Em 3 de dezembro de 2025, a Comissão de Assuntos Sociais (CAS) do Senado Federal aprovou, por 11 votos favoráveis e 9 contrários, o Projeto de Lei nº 2.294/2024, que institui o Exame Nacional de Proficiência em Medicina (ProfiMed) como requisito obrigatório para que médicos recém-formados obtenham registro profissional nos Conselhos Regionais de Medicina (CRM) e possam exercer a profissão no Brasil.

O ProfiMed, apelidado em alguns veículos de imprensa como a “OAB da medicina”, deverá ser coordenado, regulamentado e aplicado pelo Conselho Federal de Medicina (CFM) e realizado semestralmente em todo o País. A aprovação na prova será condição indispensável para que o médico obtenha o registro no CRM – requisito legal para o exercício profissional.

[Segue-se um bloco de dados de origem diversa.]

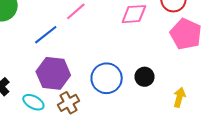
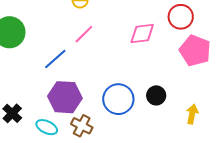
brown cross: (68, 103) -> (82, 126), turned -30

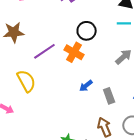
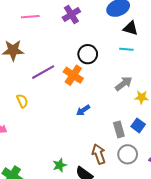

A proposta altera a Lei dos Conselhos de Medicina (Lei nº 3.268/1957) e representa um dos debates legislativos mais intensos sobre a formação e habilitação médica dos últimos anos, mobilizando profissionais, entidades representativas e parlamentares.

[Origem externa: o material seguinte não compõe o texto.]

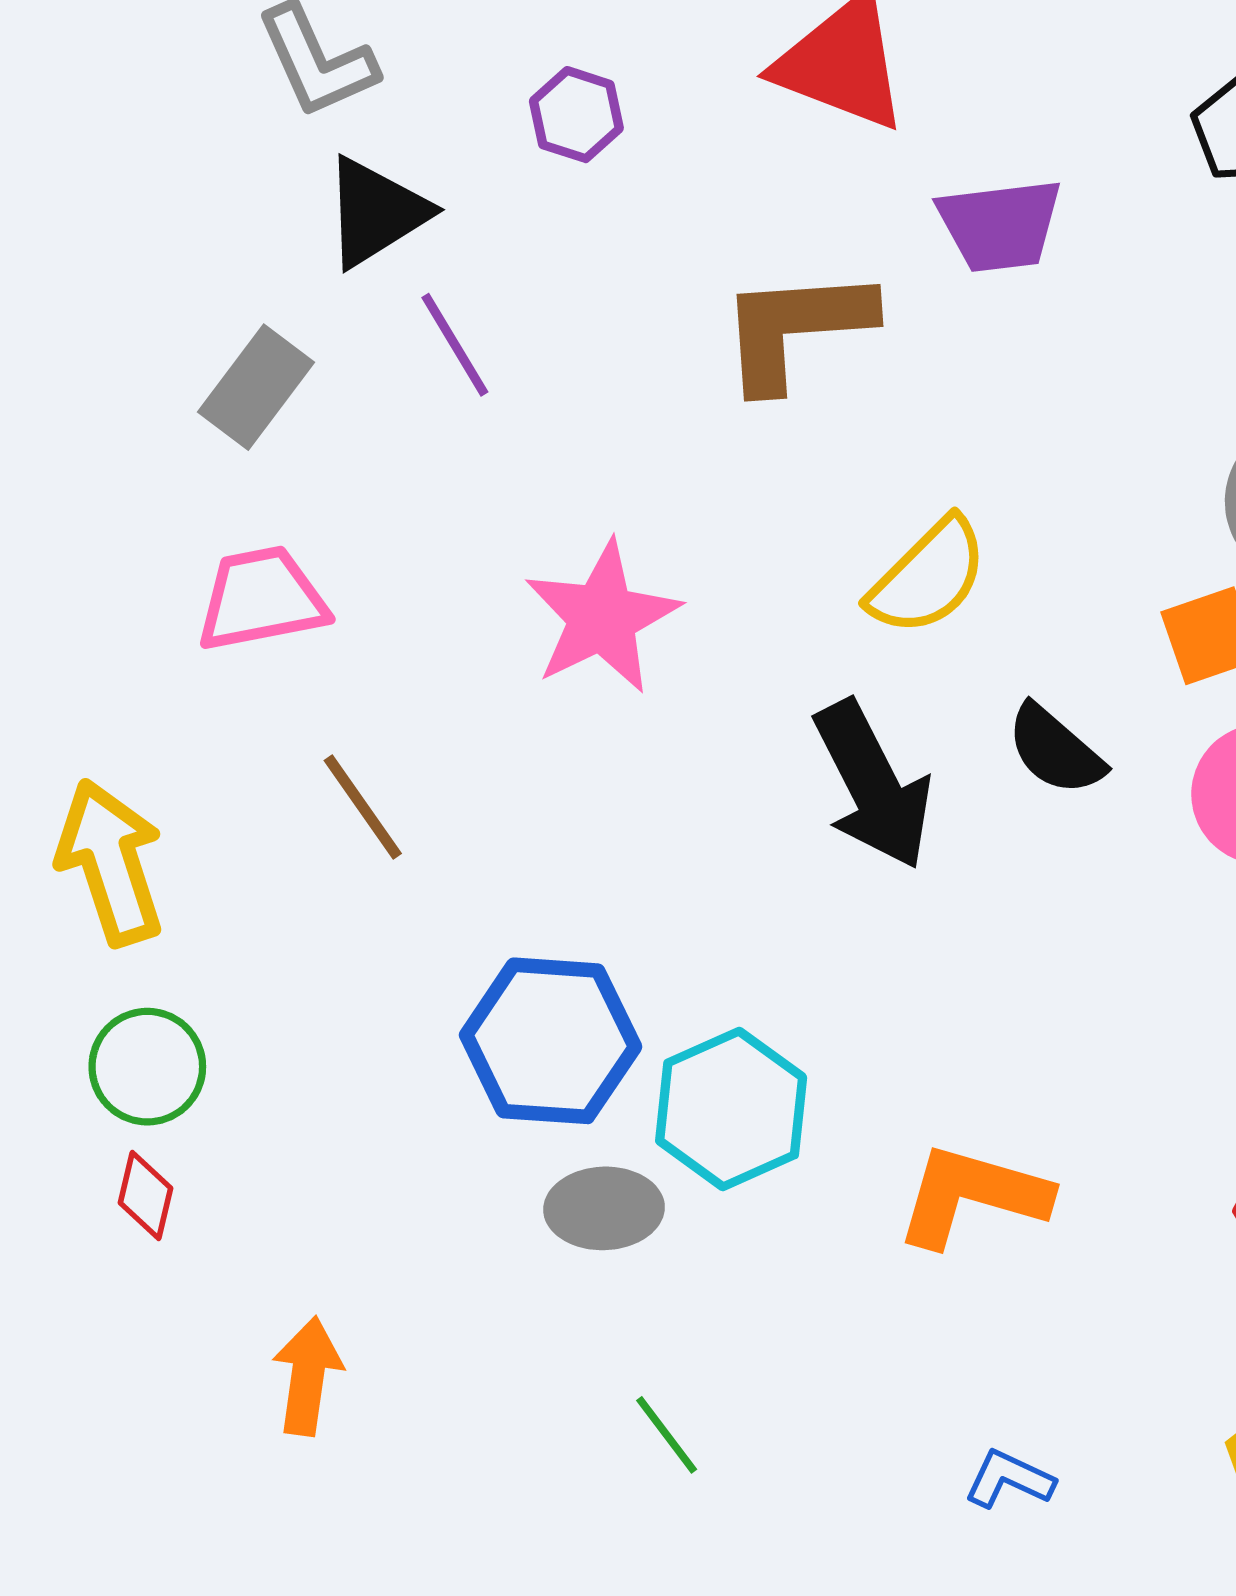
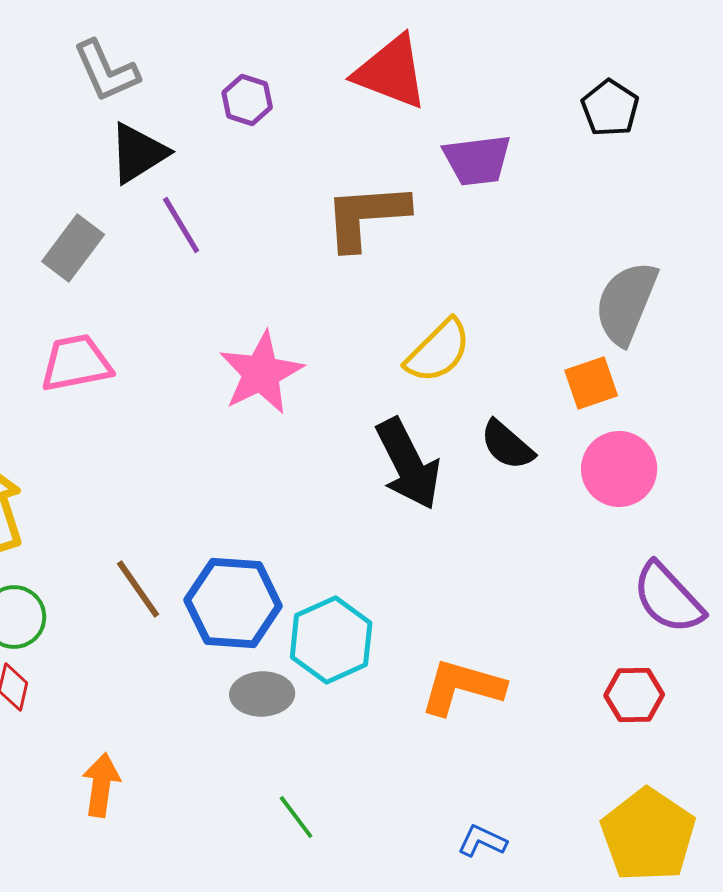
brown line: (363, 807) -> (138, 589), moved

Pontos centrais e motivação da proposta Segundo o autor do projeto, senador Astronauta Marcos Pontes (PL-SP), a criação do ProfiMed responde à necessidade de enfrentar a expansão desordenada e mercantilista de cursos de medicina no País, muitos deles sem estrutura adequada para assegurar formação plena dos egressos.

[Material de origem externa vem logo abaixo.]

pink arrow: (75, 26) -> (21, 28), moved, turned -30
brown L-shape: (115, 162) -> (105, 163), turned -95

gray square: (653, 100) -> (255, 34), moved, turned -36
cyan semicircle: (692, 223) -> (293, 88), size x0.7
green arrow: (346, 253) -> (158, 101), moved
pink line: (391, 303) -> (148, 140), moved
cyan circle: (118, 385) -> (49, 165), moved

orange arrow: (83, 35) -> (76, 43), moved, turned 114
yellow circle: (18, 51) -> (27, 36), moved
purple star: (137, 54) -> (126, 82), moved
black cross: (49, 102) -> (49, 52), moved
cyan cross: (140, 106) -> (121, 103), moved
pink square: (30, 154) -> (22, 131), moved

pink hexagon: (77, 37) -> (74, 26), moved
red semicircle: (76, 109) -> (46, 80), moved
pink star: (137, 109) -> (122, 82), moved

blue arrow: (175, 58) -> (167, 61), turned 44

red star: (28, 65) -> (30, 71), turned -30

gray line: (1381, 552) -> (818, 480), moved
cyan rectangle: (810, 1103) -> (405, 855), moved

A prova é vista como um instrumento regulatório para elevar os padrões mínimos de competência técnica, clínica e ética, promovendo maior segurança para a população atendida e garantindo que novos médicos estejam tecnicamente aptos antes de ingressar no mercado de trabalho.

Defensores da iniciativa – incluindo conselhos regionais e federais de medicina, além de associações médicas – destacam que o exame poderá frear práticas mercadológicas que prejudicam a qualidade da formação e colocam em risco a assistência à saúde.

Eles argumentam que, ao estabelecer uma avaliação uniforme de proficiência, o Brasil poderá reduzir variações significativas na formação médica e reforçar a confiança da população no sistema de saúde.

Próximos passos legislativos Como a votação foi realizada em caráter terminativo pela CAS, o PL ainda passará por uma votação suplementar na própria Comissão antes de seguir para análise na Câmara dos Deputados – etapa essencial para que o projeto avance em sua tramitação até a sanção presidencial. Caso haja recurso para votação em Plenário do Senado, esse caminho poderá ser alterado.

A ABRESST acompanha de perto esse debate, avaliando os impactos dessa mudança normativa nas políticas de formação e avaliação profissional, assim como seus possíveis efeitos para o acesso, qualidade e equidade no ensino médico brasileiro.